To view the content of *.deb file:
Code:
:
$ dpkg -c ovpc_1.06.94-3_i386.deb
dr-xr-xr-x root/root 0 2010-02-25 10:54 ./
dr-xr-xr-x root/root 0 2010-02-25 10:54 ./ovpc/
dr-xr-xr-x root/root 0 2010-02-25 10:54 ./ovpc/pkg/
dr-xr-xr-x root/root 0 2010-02-25 10:54 ./ovpc/pkg/lib/
dr-xr-xr-x root/root 0 2010-02-25 10:48 ./ovpc/pkg/lib/header/
-r-xr-xr-x root/root 130 2009-10-29 17:06 ./ovpc/pkg/lib/header/libov.so
.
.
.
-r-xr-xr-x root/root 131 2009-10-29 17:06 ./ovpc/pkg/etc/conf
dr-xr-xr-x root/root 0 2010-02-25 10:54 ./ovpc/pkg/etc/conf/log.conf Extracting the files from a debian package using dpkg -x
Use dpkg -x to extract the files from a deb package as shown below.
Code:
:
$ dpkg -x ovpc_1.06.94-3_i386.deb /tmp/ov
$ ls /tmp/ov ovpc
DEB files are ar archives, which always contains the three files — debian-binary, control.tar.gz, and data.tar.gz. We can use ar command and tar command to extract and view the files from the deb package, as shown below.
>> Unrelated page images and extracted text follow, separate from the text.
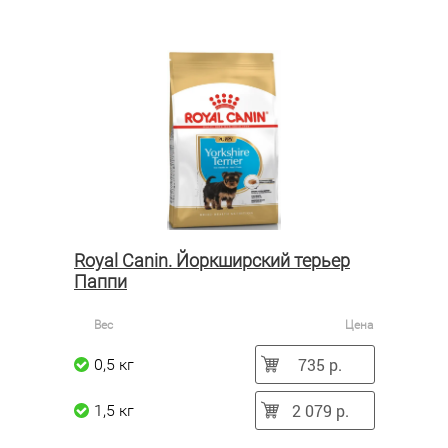
Royal Canin. Йоркширский терьер
Паппи
Вес
Цена
735 р.
0,5 кг
2 079 р.
1,5 кг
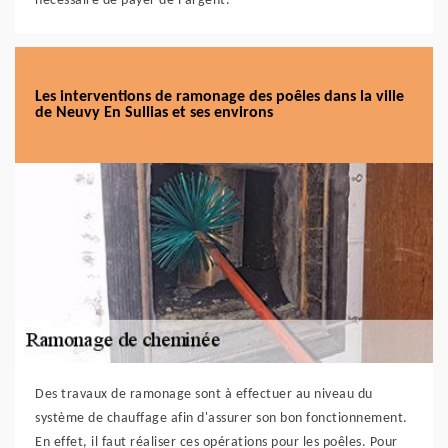
nécessaire de payer de l'argent.
Les interventions de ramonage des poêles dans la ville
de Neuvy En Sullias et ses environs
Des travaux de ramonage sont à effectuer au niveau du
système de chauffage afin d'assurer son bon fonctionnement.
En effet, il faut réaliser ces opérations pour les poêles. Pour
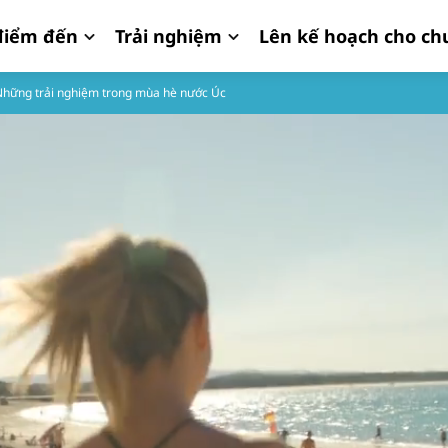
iểm đến
Trải nghiệm
Lên kế hoạch cho ch
Những trải nghiệm trong mùa hè nước Úc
First, extract the content of *.deb archive file using ar command. Code:
:
$ ar -vx ovpc_1.06.94-3_i386.deb x - debian-binary
x - control.tar.gz x - data.tar.gz
$
Next, extract the content of data.tar.gz file as shown below. Code:
:
$ tar -xvzf data.tar.gz
./
./ovpc/
./ovpc/pkg/
./ovpc/pkg/lib/
./ovpc/pkg/lib/header/
./ovpc/pkg/lib/header/libov.so
.
.
./ovpc/pkg/etc/conf
./ovpc/pkg/etc/conf/log.con
"
[With acknowledgement to Blackwolf on ultimateeditionoz.com forum – sadly the forum is no more].
There was an instance of a GNU/Linux theme uploaded to gnome-look.org called Ubundows that had not been checked by Admin for that site; the file once extracted executed 'Unix' commands to wipe the hard drive clean of all content - YOU HAVE BEEN WARNED!